I observed him a moment. He appeared to feel better.

“I am sorry to hear that, Algernon.”

And he wordlessly nodded, his face to the side.

Q

When I left his apartment, due north for my own, I’ll say I was in better spirits—though you must think me monstrous, reader, for taking such pleasure in Algernon’s pain. I was conscious, of course, I should not be this way—that my dislike of him should’ve fallen from me right along with the pride that had drawn my contempt.

But I wasn’t that person. I was rather this other. I could not be another way.

So it was when I turned onto Washington Street and saw a man-shape skulking there, I thought it must be Algernon who had outpaced me here to engage me in strife. But as I drew closer, I saw it was not on account of a number of mustering tells: the height was all wrong, it was taller, the figure, and skinner even than Algernon was, and the figure was dressed rather shabbily, too, a brace of banged-up bags about him—a gasping ruin of a hat, like some creature struck dead in the road by a carriage, was being pulled taut at the brim by two hands which I saw in the gaslight were covered with scabs.

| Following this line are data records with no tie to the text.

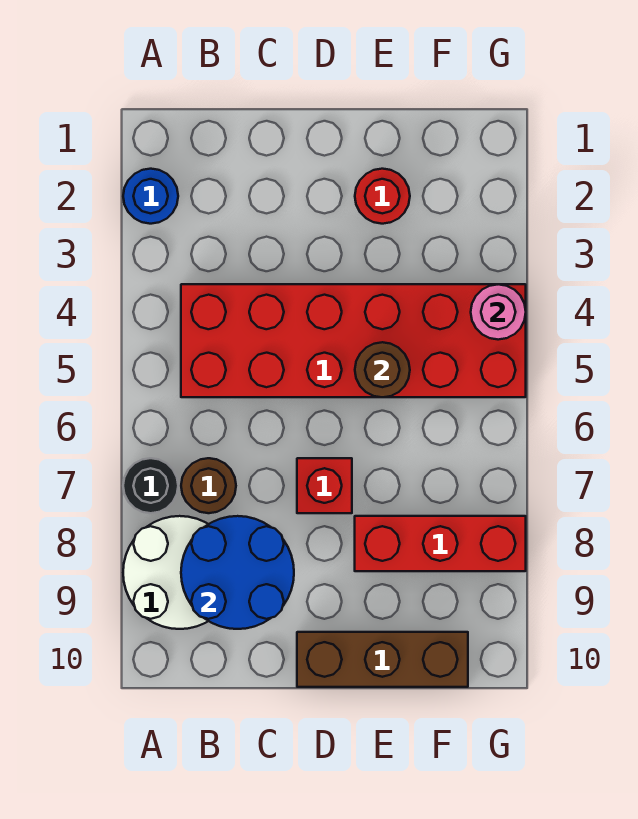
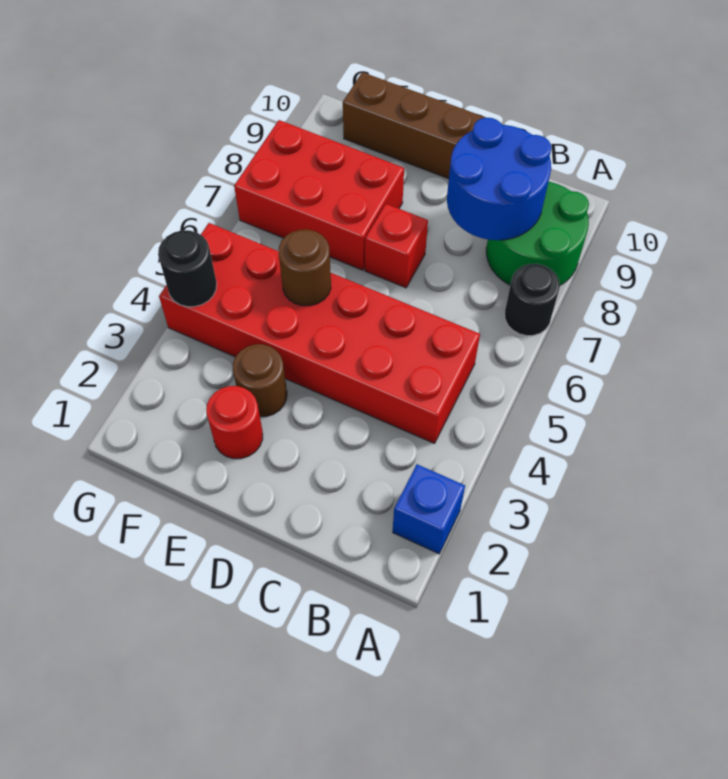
blue round brick A2 level 1 -> blue brick A2 level 1
white round brick A8:B9 level 1 -> green round brick A8:B9 level 1
brown round brick B7 level 1 -> brown round brick E3 level 1
red brick E8:G8 level 1 -> red brick E7:G8 level 1
pink round brick G4 level 2 -> black round brick G4 level 2

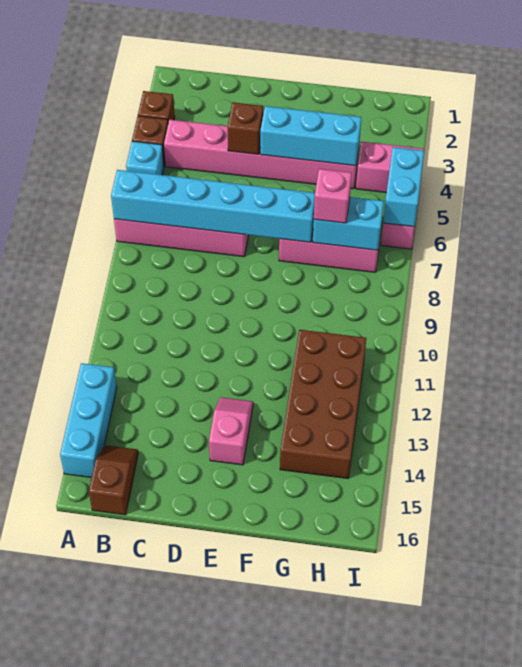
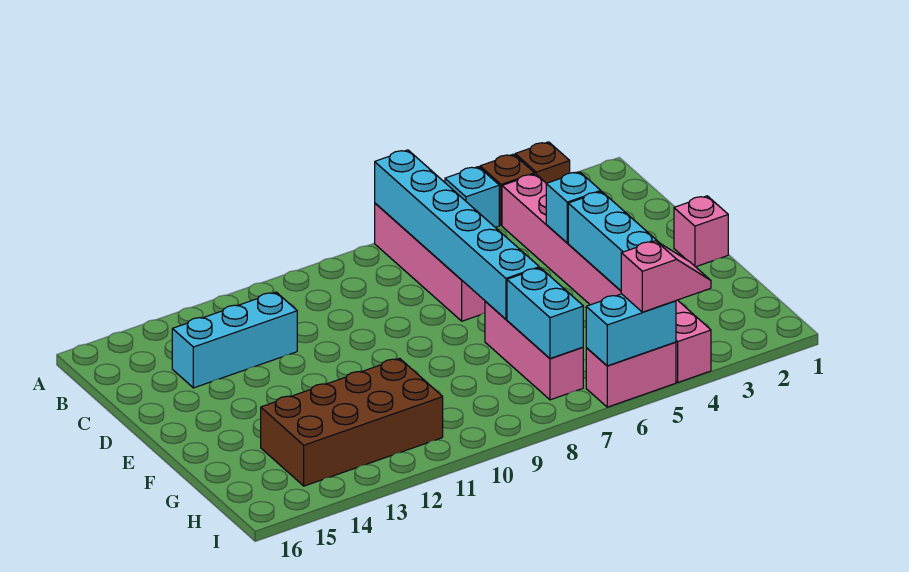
cyan brick A13:A15 level 1 -> cyan brick C12:C14 level 1
brown slope B15:B16 level 1 top 16 -> none
brown brick D4 level 2 -> cyan brick D4 level 2
pink slope E13:E14 level 1 top 14 -> pink slope I4:I5 level 3 top 5
pink brick G7 level 3 -> pink brick E1 level 1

“Mister Mumler?” he said in a strange, clotted drawl, as though too many bones were at work in his mouth. “Mister Mumler of Washington Street, the photographer?”

“I am known for my work in the jewel trade,” I said, “But yes, since you ask”—and I blushed—“I am he.”

He doffed his hat and grinned, the man, and held it by its brim again.

“Are you taking sittings tonight?” said the man.

“It’s really rather late for that.”

“Tomorrow?” he asked me.

“Who wishes to know?”

“I will come back then,” he said.

“How can you be sure I will be there?” I said.

“Tomorrow will be very good.”

He screwed the hat upon his head and nodded at me sharply once, and arraying his parcels of luggage about him like enormous, dark acorns on some tree of night, he loped in his gentle abjection away. And so he moved out far beyond me, this man, in the very same moment he entered my life.